Y es que a veces se terminaba de hacer la tarea en el colegio.
-       ¡Carlitos!, ¿No te he dicho que no dibujes en tu cuaderno?
-       ¡Señorita! Permiso para ir al baño
-       ¡Yo también!
-       ¡Uno por uno!
-       ¿Quieres dibujar?
-       ¿Ah?
-       ¿Ya te olvidaste?
Volteo para ver y ahí está en la carpeta de al lado.
-       ¿No quieres dibujar?

            En verdad no atino qué responderle, le veo bien, está con el uniforme ya descompuesto, y eso que es lunes. ¿Lunes? No recuerdo en que día estamos.

-       ¡Hola, qué tal tus vacaciones! Te esperé para jugar pero no apareciste. Seguro que viajaste. La Isabel dice que se fue a Abancay con toda su familia. ¿Dónde fuiste tú?

            Cuando me doy cuenta yo también llevo el uniforme gris y camisa blanca, con la insignia reluciente en el pecho. A estas insignias les llaman de acrílico, no son como las otras, que más parecían papel forrado con algún plástico.

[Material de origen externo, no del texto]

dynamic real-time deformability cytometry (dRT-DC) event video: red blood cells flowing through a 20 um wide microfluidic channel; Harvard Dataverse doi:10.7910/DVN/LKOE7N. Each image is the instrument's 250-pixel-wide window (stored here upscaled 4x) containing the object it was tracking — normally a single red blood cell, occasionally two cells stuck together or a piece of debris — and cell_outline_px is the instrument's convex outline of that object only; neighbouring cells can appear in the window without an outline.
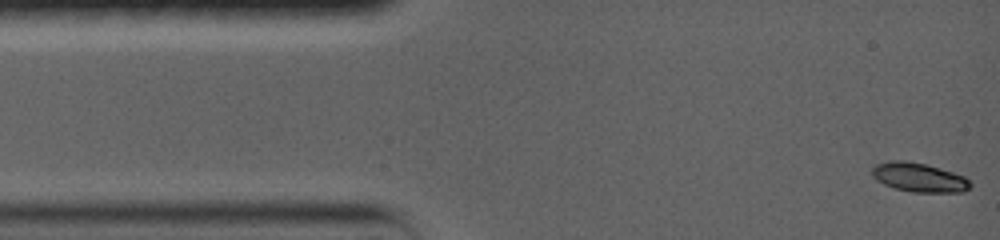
{"species": "common noctule bat (a hibernating species)", "species_latin": "Nyctalus noctula", "temperature_condition": "warm", "stored_images_in_passage": 26, "camera_frame_rate_fps": 5000, "um_per_image_px": 0.085, "animal": {"sex": "female", "body_mass_g": 19.0, "forearm_length_mm": 56.7}, "frame": {"image": 1, "passage_image": 1, "time_ms": 0.0, "image_size_px": [1000, 240], "cell_outline_px": [[972, 184], [964, 192], [912, 192], [896, 188], [884, 184], [876, 180], [872, 176], [872, 168], [876, 164], [892, 160], [904, 160], [924, 164], [940, 168], [964, 176]], "centroid_in_image_um": [78.1, 15.08], "position_along_channel_um": 6.9, "area_um2": 16.53}}
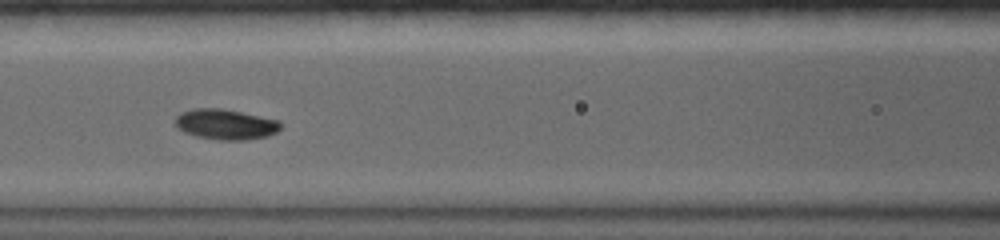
{"frame": {"image": 2, "passage_image": 15, "time_ms": 5.8, "image_size_px": [1000, 240], "cell_outline_px": [[280, 128], [276, 132], [268, 136], [244, 140], [220, 140], [196, 136], [184, 132], [176, 128], [176, 116], [180, 112], [192, 108], [220, 108], [280, 120]], "centroid_in_image_um": [19.15, 10.56], "position_along_channel_um": 147.5, "area_um2": 18.67}}
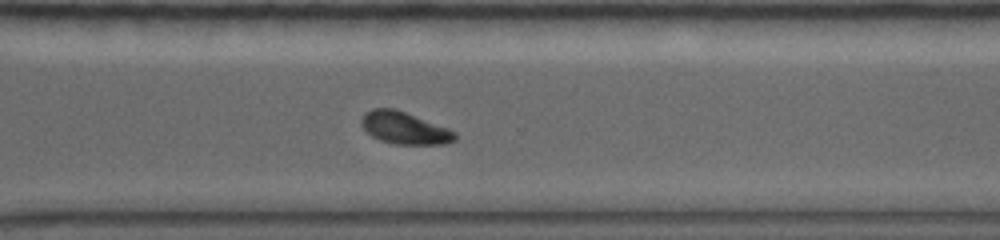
{"frame": {"image": 3, "passage_image": 26, "time_ms": 10.8, "image_size_px": [1000, 240], "cell_outline_px": [[456, 140], [448, 144], [396, 144], [380, 140], [372, 136], [364, 128], [360, 120], [364, 112], [372, 108], [392, 108], [404, 112], [448, 128], [456, 132]], "centroid_in_image_um": [34.38, 10.88], "position_along_channel_um": 336.2, "area_um2": 17.4}}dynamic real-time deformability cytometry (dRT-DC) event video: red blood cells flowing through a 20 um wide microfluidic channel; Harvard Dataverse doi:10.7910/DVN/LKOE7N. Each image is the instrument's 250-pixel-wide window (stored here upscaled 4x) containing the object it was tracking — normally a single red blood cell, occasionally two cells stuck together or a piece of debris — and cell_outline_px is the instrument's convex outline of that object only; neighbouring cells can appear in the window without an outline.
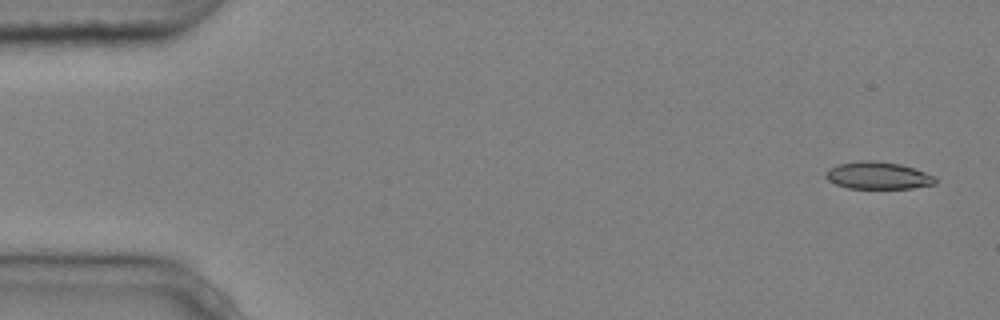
{"species": "common noctule bat (a hibernating species)", "species_latin": "Nyctalus noctula", "temperature_condition": "cold", "stored_images_in_passage": 4, "camera_frame_rate_fps": 3000, "um_per_image_px": 0.085, "animal": {"sex": "male", "body_mass_g": 20.4}, "frame": {"image": 1, "passage_image": 1, "time_ms": 0.0, "image_size_px": [1000, 320], "cell_outline_px": [[936, 184], [912, 188], [848, 188], [836, 184], [828, 180], [824, 176], [824, 172], [828, 168], [836, 164], [856, 160], [872, 160], [900, 164], [936, 176]], "centroid_in_image_um": [74.57, 14.91], "position_along_channel_um": 10.4, "area_um2": 17.57}}
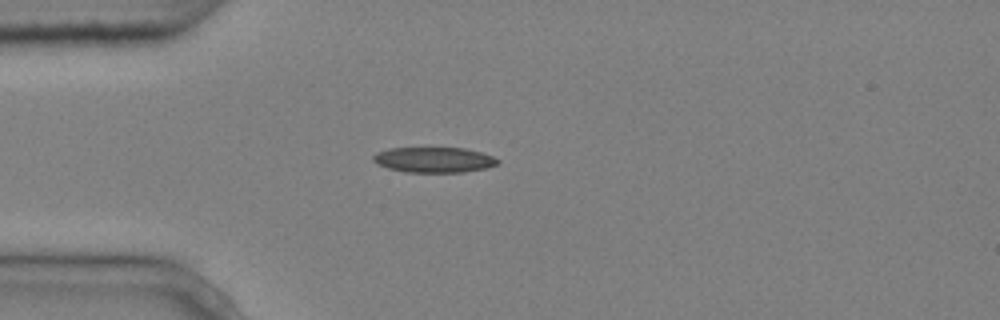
{"frame": {"image": 2, "passage_image": 4, "time_ms": 1.0, "image_size_px": [1000, 320], "cell_outline_px": [[500, 164], [488, 168], [464, 172], [404, 172], [388, 168], [372, 160], [372, 156], [376, 152], [388, 148], [464, 148], [480, 152], [492, 156], [500, 160]], "centroid_in_image_um": [36.91, 13.58], "position_along_channel_um": 48.1, "area_um2": 18.5}}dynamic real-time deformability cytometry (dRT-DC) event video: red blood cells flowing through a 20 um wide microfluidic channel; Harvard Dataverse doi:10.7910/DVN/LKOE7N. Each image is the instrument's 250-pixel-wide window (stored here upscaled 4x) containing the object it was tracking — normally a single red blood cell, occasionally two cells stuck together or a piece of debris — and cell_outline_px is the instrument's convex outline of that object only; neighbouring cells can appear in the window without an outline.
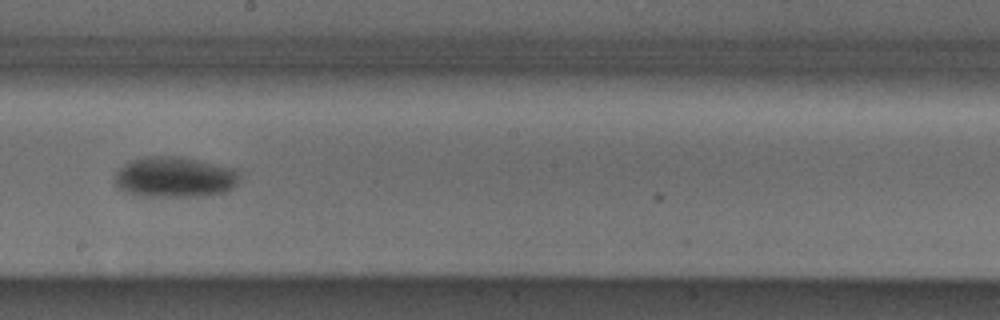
{"species": "Egyptian fruit bat (a non-hibernating species)", "species_latin": "Rousettus aegyptiacus", "temperature_condition": "cold", "stored_images_in_passage": 42, "camera_frame_rate_fps": 3000, "um_per_image_px": 0.085, "animal": {"sex": "male"}, "frame": {"image": 1, "passage_image": 19, "time_ms": 6.0, "image_size_px": [1000, 320], "cell_outline_px": [[236, 184], [228, 192], [200, 196], [148, 196], [128, 192], [116, 188], [116, 172], [120, 168], [132, 160], [148, 156], [172, 156], [192, 160], [228, 168], [236, 172]], "centroid_in_image_um": [14.78, 15.08], "position_along_channel_um": 233.4, "area_um2": 28.5}}
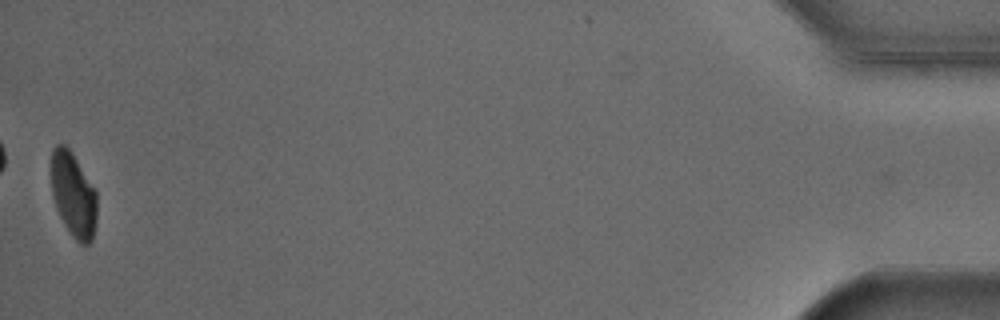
{"frame": {"image": 2, "passage_image": 42, "time_ms": 13.667, "image_size_px": [1000, 320], "cell_outline_px": [[96, 224], [92, 240], [88, 244], [80, 244], [72, 236], [60, 216], [56, 208], [52, 196], [52, 148], [56, 144], [64, 144], [68, 148], [96, 192]], "centroid_in_image_um": [6.23, 16.59], "position_along_channel_um": 429.0, "area_um2": 22.08}, "authors_computed_cell_mechanics": {"area_um2": 27.8307, "velocity_mm_per_s": 3.8445, "shape_relaxation_time_tau1_ms": 3.6654, "shape_relaxation_time_tau2_ms": 8.5924, "deformation_change_tau1": 0.1094, "deformation_change_tau2": 0.0682}}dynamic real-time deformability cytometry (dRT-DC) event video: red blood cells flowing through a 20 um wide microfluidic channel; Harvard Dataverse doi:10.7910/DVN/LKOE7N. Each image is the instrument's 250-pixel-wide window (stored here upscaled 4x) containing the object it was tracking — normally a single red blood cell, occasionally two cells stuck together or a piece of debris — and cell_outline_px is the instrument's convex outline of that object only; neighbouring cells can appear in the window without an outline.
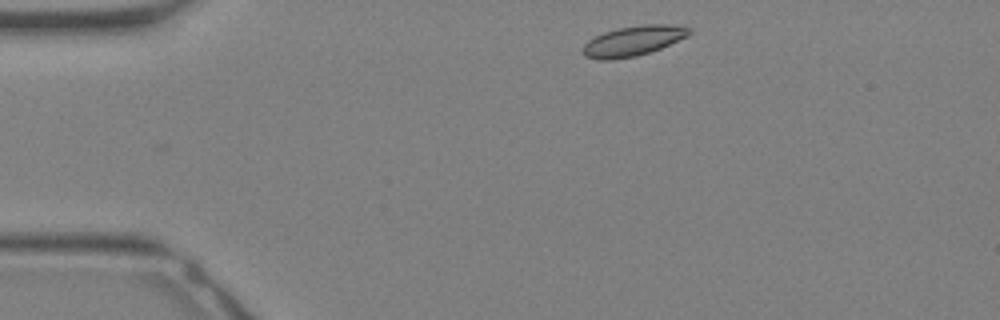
{"species": "Egyptian fruit bat (a non-hibernating species)", "species_latin": "Rousettus aegyptiacus", "temperature_condition": "warm", "stored_images_in_passage": 27, "camera_frame_rate_fps": 3000, "um_per_image_px": 0.085, "animal": {"sex": "female"}, "frame": {"image": 1, "passage_image": 1, "time_ms": 0.0, "image_size_px": [1000, 320], "cell_outline_px": [[692, 32], [688, 36], [660, 48], [636, 56], [612, 60], [600, 60], [584, 56], [580, 52], [584, 44], [588, 40], [604, 32], [620, 28], [644, 24], [668, 24], [688, 28]], "centroid_in_image_um": [53.77, 3.49], "position_along_channel_um": 31.2, "area_um2": 18.5}}
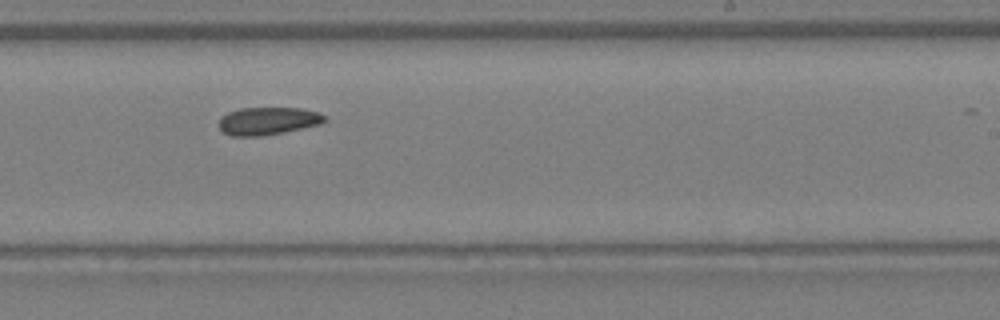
{"frame": {"image": 2, "passage_image": 15, "time_ms": 4.667, "image_size_px": [1000, 320], "cell_outline_px": [[324, 120], [320, 124], [284, 132], [260, 136], [232, 136], [224, 132], [216, 124], [220, 116], [228, 112], [240, 108], [304, 108], [320, 112], [324, 116]], "centroid_in_image_um": [22.72, 10.27], "position_along_channel_um": 266.3, "area_um2": 17.17}}
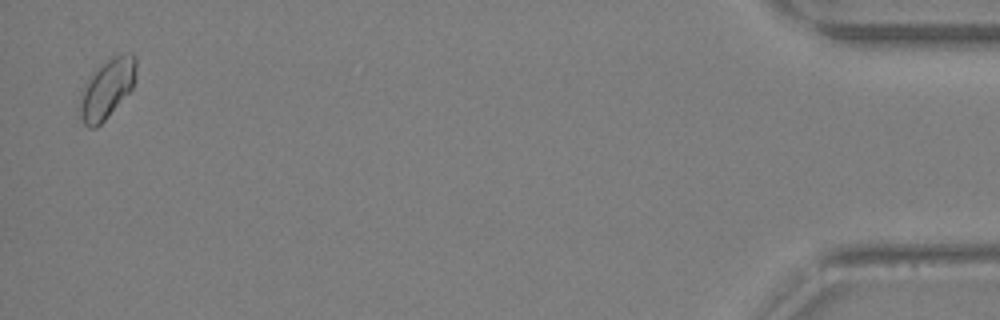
{"frame": {"image": 3, "passage_image": 27, "time_ms": 8.667, "image_size_px": [1000, 320], "cell_outline_px": [[136, 76], [132, 88], [108, 116], [96, 128], [88, 128], [84, 124], [80, 116], [80, 100], [84, 84], [88, 76], [112, 56], [132, 52], [136, 56]], "centroid_in_image_um": [9.1, 7.52], "position_along_channel_um": 426.1, "area_um2": 19.36}}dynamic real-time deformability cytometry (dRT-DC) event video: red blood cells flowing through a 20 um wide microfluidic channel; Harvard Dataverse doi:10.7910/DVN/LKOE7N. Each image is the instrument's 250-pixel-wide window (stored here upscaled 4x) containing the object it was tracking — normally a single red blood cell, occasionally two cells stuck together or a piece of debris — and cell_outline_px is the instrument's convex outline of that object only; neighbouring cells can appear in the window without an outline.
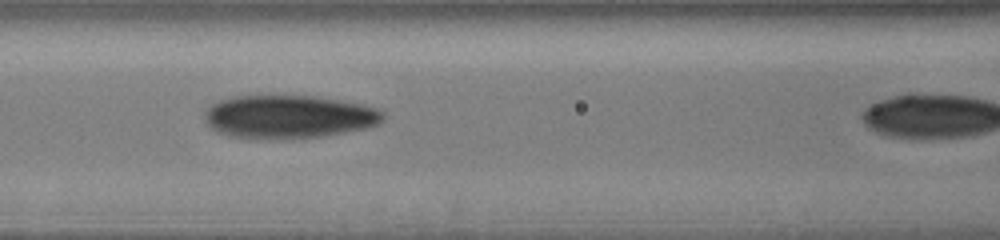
{"species": "human", "species_latin": "Homo sapiens", "temperature_condition": "cold", "stored_images_in_passage": 13, "camera_frame_rate_fps": 3000, "um_per_image_px": 0.085, "donor": {"sex": "male"}, "frame": {"image": 1, "passage_image": 10, "time_ms": 3.0, "image_size_px": [1000, 240], "cell_outline_px": [[384, 120], [380, 124], [368, 128], [324, 136], [268, 140], [228, 136], [216, 132], [204, 120], [204, 112], [212, 104], [220, 100], [232, 96], [320, 96], [364, 104], [376, 108], [384, 112]], "centroid_in_image_um": [24.56, 9.93], "position_along_channel_um": 142.0, "area_um2": 45.66}}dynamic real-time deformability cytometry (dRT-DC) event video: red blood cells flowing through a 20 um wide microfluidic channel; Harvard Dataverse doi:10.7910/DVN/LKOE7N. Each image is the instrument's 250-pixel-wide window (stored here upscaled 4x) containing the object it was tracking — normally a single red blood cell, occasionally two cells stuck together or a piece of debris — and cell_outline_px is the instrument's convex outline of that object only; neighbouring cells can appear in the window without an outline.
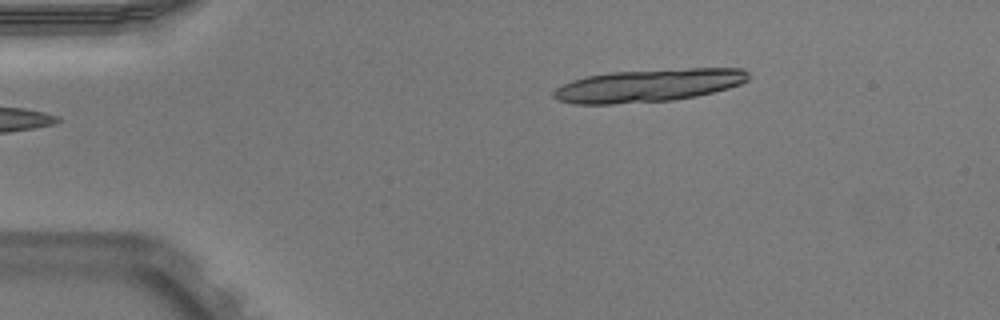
{"species": "Egyptian fruit bat (a non-hibernating species)", "species_latin": "Rousettus aegyptiacus", "temperature_condition": "warm", "stored_images_in_passage": 10, "camera_frame_rate_fps": 3000, "um_per_image_px": 0.085, "animal": {"sex": "male"}, "frame": {"image": 1, "passage_image": 1, "time_ms": 0.0, "image_size_px": [1000, 320], "cell_outline_px": [[748, 80], [740, 84], [728, 88], [696, 96], [672, 100], [612, 104], [576, 104], [560, 100], [552, 96], [552, 92], [556, 88], [572, 80], [584, 76], [612, 72], [688, 68], [744, 68], [748, 72]], "centroid_in_image_um": [55.12, 7.26], "position_along_channel_um": 29.9, "area_um2": 37.17}}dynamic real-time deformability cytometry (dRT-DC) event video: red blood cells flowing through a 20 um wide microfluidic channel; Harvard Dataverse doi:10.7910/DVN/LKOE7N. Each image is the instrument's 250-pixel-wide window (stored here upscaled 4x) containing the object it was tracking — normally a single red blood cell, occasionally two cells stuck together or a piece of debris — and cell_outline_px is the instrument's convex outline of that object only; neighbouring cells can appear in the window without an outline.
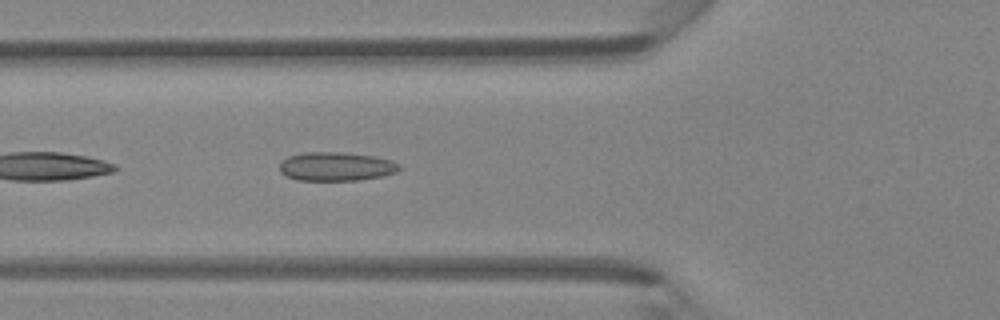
{"species": "Egyptian fruit bat (a non-hibernating species)", "species_latin": "Rousettus aegyptiacus", "temperature_condition": "room temperature", "stored_images_in_passage": 43, "camera_frame_rate_fps": 3000, "um_per_image_px": 0.085, "animal": {"sex": "female"}, "frame": {"image": 1, "passage_image": 13, "time_ms": 4.0, "image_size_px": [1000, 320], "cell_outline_px": [[400, 168], [396, 172], [380, 176], [356, 180], [296, 180], [280, 172], [280, 164], [288, 156], [304, 152], [340, 152], [372, 156], [392, 160], [400, 164]], "centroid_in_image_um": [28.56, 14.14], "position_along_channel_um": 97.2, "area_um2": 19.88}}
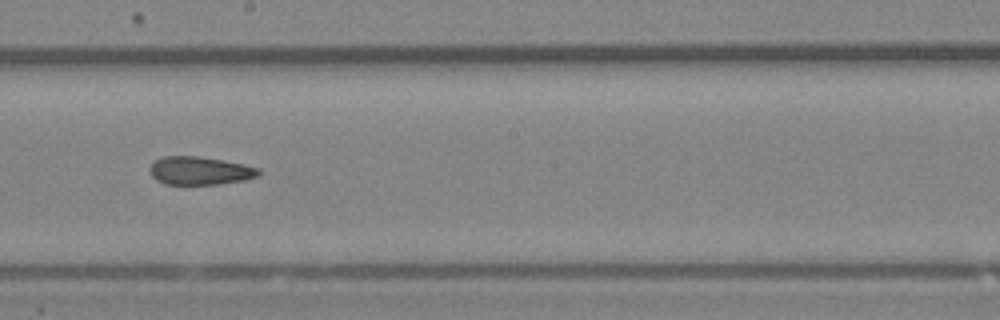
{"frame": {"image": 2, "passage_image": 22, "time_ms": 7.0, "image_size_px": [1000, 320], "cell_outline_px": [[260, 176], [244, 180], [220, 184], [164, 184], [156, 180], [152, 176], [148, 168], [156, 160], [164, 156], [200, 156], [224, 160], [244, 164], [260, 168]], "centroid_in_image_um": [17.01, 14.51], "position_along_channel_um": 231.2, "area_um2": 18.03}}
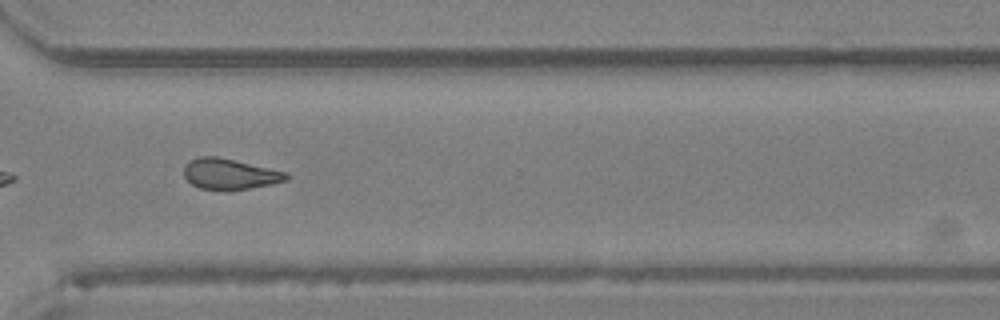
{"frame": {"image": 3, "passage_image": 30, "time_ms": 9.667, "image_size_px": [1000, 320], "cell_outline_px": [[288, 180], [272, 184], [228, 192], [200, 188], [192, 184], [184, 176], [184, 164], [200, 156], [216, 156], [288, 172]], "centroid_in_image_um": [19.53, 14.81], "position_along_channel_um": 351.1, "area_um2": 18.55}}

-       ¿Vas en la tarde a mi casa para jugar?
-       Quiero ir a la pampa, hace tiempo que no juego pelota, vamos – respondo
-       Ya – me dice.

            Sin embargo veo un rastro de pena en su mirada, quisiera irme corriendo por los pasadizos, pero todavía no es la salida o recreo. Sino saldríamos jugando con nuestras mochilas a la espalda. La maestra hace un uso desmesurado de sus lapiceros. No se da cuenta que estoy casi llorando. Le pido permiso para el baño, al llegar me lavo la cara y me veo en el espejo. Ya no sé quién soy ni que puedo hacer con estos cabellos que apuntan en todas las direcciones.